Records from a data source
____________

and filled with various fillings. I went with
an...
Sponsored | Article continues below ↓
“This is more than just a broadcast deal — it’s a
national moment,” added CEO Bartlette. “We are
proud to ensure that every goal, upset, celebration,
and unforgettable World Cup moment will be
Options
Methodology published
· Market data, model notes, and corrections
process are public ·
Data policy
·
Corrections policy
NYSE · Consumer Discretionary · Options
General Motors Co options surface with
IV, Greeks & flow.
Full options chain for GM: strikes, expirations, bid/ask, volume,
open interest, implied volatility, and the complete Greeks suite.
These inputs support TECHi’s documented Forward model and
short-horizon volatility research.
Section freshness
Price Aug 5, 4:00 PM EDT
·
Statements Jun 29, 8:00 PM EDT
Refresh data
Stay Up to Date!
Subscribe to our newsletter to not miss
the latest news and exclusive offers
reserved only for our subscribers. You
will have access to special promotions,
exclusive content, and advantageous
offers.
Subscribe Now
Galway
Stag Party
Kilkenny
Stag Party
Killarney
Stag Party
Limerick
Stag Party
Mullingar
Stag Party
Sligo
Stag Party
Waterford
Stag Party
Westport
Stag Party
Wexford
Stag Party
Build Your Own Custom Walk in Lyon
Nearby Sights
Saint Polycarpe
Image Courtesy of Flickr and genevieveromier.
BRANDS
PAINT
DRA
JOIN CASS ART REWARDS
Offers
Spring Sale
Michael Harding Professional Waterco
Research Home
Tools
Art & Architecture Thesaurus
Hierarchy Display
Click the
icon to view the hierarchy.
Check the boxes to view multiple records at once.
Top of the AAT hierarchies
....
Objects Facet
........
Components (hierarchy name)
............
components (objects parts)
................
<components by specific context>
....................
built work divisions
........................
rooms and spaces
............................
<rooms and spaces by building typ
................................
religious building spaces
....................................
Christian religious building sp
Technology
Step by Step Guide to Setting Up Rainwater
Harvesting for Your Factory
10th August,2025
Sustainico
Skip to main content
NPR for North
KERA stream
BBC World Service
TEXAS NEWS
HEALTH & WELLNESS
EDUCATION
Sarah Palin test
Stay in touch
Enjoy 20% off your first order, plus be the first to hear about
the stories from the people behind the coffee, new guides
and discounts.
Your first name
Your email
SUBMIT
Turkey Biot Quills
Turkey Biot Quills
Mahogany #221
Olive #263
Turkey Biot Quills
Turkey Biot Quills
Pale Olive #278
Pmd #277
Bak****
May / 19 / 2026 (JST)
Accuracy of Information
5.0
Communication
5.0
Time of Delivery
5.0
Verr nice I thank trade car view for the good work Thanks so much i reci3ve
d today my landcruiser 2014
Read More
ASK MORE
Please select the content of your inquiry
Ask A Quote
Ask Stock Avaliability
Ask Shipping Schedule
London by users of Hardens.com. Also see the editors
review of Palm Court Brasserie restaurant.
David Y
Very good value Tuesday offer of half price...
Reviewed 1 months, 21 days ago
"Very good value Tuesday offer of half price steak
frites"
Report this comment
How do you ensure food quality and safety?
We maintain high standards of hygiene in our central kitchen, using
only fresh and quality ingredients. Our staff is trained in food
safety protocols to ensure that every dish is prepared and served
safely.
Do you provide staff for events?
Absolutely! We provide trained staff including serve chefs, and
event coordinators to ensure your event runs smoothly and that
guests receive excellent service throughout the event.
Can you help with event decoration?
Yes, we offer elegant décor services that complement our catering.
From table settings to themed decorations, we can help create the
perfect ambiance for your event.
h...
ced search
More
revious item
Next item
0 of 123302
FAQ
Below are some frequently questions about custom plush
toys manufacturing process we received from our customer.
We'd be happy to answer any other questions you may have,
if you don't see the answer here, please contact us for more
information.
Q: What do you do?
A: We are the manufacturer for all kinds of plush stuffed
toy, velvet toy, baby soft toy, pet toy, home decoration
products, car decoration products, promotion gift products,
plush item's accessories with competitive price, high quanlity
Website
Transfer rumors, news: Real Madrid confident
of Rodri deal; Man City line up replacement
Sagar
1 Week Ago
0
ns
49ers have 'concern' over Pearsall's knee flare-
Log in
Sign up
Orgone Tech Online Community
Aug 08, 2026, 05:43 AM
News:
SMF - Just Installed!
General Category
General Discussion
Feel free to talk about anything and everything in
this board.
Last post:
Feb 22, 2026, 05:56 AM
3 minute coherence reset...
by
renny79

____________

# Your task
Please reproduce each record precisely as written.

# Response to this exercise
and filled with various fillings. I went with
an...
Sponsored | Article continues below ↓
“This is more than just a broadcast deal — it’s a
national moment,” added CEO Bartlette. “We are
proud to ensure that every goal, upset, celebration,
and unforgettable World Cup moment will be
Options
Methodology published
· Market data, model notes, and corrections
process are public ·
Data policy
·
Corrections policy
NYSE · Consumer Discretionary · Options
General Motors Co options surface with
IV, Greeks & flow.
Full options chain for GM: strikes, expirations, bid/ask, volume,
open interest, implied volatility, and the complete Greeks suite.
These inputs support TECHi’s documented Forward model and
short-horizon volatility research.
Section freshness
Price Aug 5, 4:00 PM EDT
·
Statements Jun 29, 8:00 PM EDT
Refresh data
Stay Up to Date!
Subscribe to our newsletter to not miss
the latest news and exclusive offers
reserved only for our subscribers. You
will have access to special promotions,
exclusive content, and advantageous
offers.
Subscribe Now
Galway
Stag Party
Kilkenny
Stag Party
Killarney
Stag Party
Limerick
Stag Party
Mullingar
Stag Party
Sligo
Stag Party
Waterford
Stag Party
Westport
Stag Party
Wexford
Stag Party
Build Your Own Custom Walk in Lyon
Nearby Sights
Saint Polycarpe
Image Courtesy of Flickr and genevieveromier.
BRANDS
PAINT
DRA
JOIN CASS ART REWARDS
Offers
Spring Sale
Michael Harding Professional Waterco
Research Home
Tools
Art & Architecture Thesaurus
Hierarchy Display
Click the
icon to view the hierarchy.
Check the boxes to view multiple records at once.
Top of the AAT hierarchies
....
Objects Facet
........
Components (hierarchy name)
............
components (objects parts)
................
<components by specific context>
....................
built work divisions
........................
rooms and spaces
............................
<rooms and spaces by building typ
................................
religious building spaces
....................................
Christian religious building sp
Technology
Step by Step Guide to Setting Up Rainwater
Harvesting for Your Factory
10th August,2025
Sustainico
Skip to main content
NPR for North
KERA stream
BBC World Service
TEXAS NEWS
HEALTH & WELLNESS
EDUCATION
Sarah Palin test
Stay in touch
Enjoy 20% off your first order, plus be the first to hear about
the stories from the people behind the coffee, new guides
and discounts.
Your first name
Your email
SUBMIT
Turkey Biot Quills
Turkey Biot Quills
Mahogany #221
Olive #263
Turkey Biot Quills
Turkey Biot Quills
Pale Olive #278
Pmd #277
Bak****
May / 19 / 2026 (JST)
Accuracy of Information
5.0
Communication
5.0
Time of Delivery
5.0
Verr nice I thank trade car view for the good work Thanks so much i reci3ve
d today my landcruiser 2014
Read More
ASK MORE
Please select the content of your inquiry
Ask A Quote
Ask Stock Avaliability
Ask Shipping Schedule
London by users of Hardens.com. Also see the editors
review of Palm Court Brasserie restaurant.
David Y
Very good value Tuesday offer of half price...
Reviewed 1 months, 21 days ago
"Very good value Tuesday offer of half price steak
frites"
Report this comment
How do you ensure food quality and safety?
We maintain high standards of hygiene in our central kitchen, using
only fresh and quality ingredients. Our staff is trained in food
safety protocols to ensure that every dish is prepared and served
safely.
Do you provide staff for events?
Absolutely! We provide trained staff including serve chefs, and
event coordinators to ensure your event runs smoothly and that
guests receive excellent service throughout the event.
Can you help with event decoration?
Yes, we offer elegant décor services that complement our catering.
From table settings to themed decorations, we can help create the
perfect ambiance for your event.
h...
ced search
More
revious item
Next item
0 of 123302
FAQ
Below are some frequently questions about custom plush
toys manufacturing process we received from our customer.
We'd be happy to answer any other questions you may have,
if you don't see the answer here, please contact us for more
information.
Q: What do you do?
A: We are the manufacturer for all kinds of plush stuffed
toy, velvet toy, baby soft toy, pet toy, home decoration
products, car decoration products, promotion gift products,
plush item's accessories with competitive price, high quanlity
Website
Transfer rumors, news: Real Madrid confident
of Rodri deal; Man City line up replacement
Sagar
1 Week Ago
0
ns
49ers have 'concern' over Pearsall's knee flare-
Log in
Sign up
Orgone Tech Online Community
Aug 08, 2026, 05:43 AM
News:
SMF - Just Installed!
General Category
General Discussion
Feel free to talk about anything and everything in
this board.
Last post:
Feb 22, 2026, 05:56 AM
3 minute coherence reset...
by
renny79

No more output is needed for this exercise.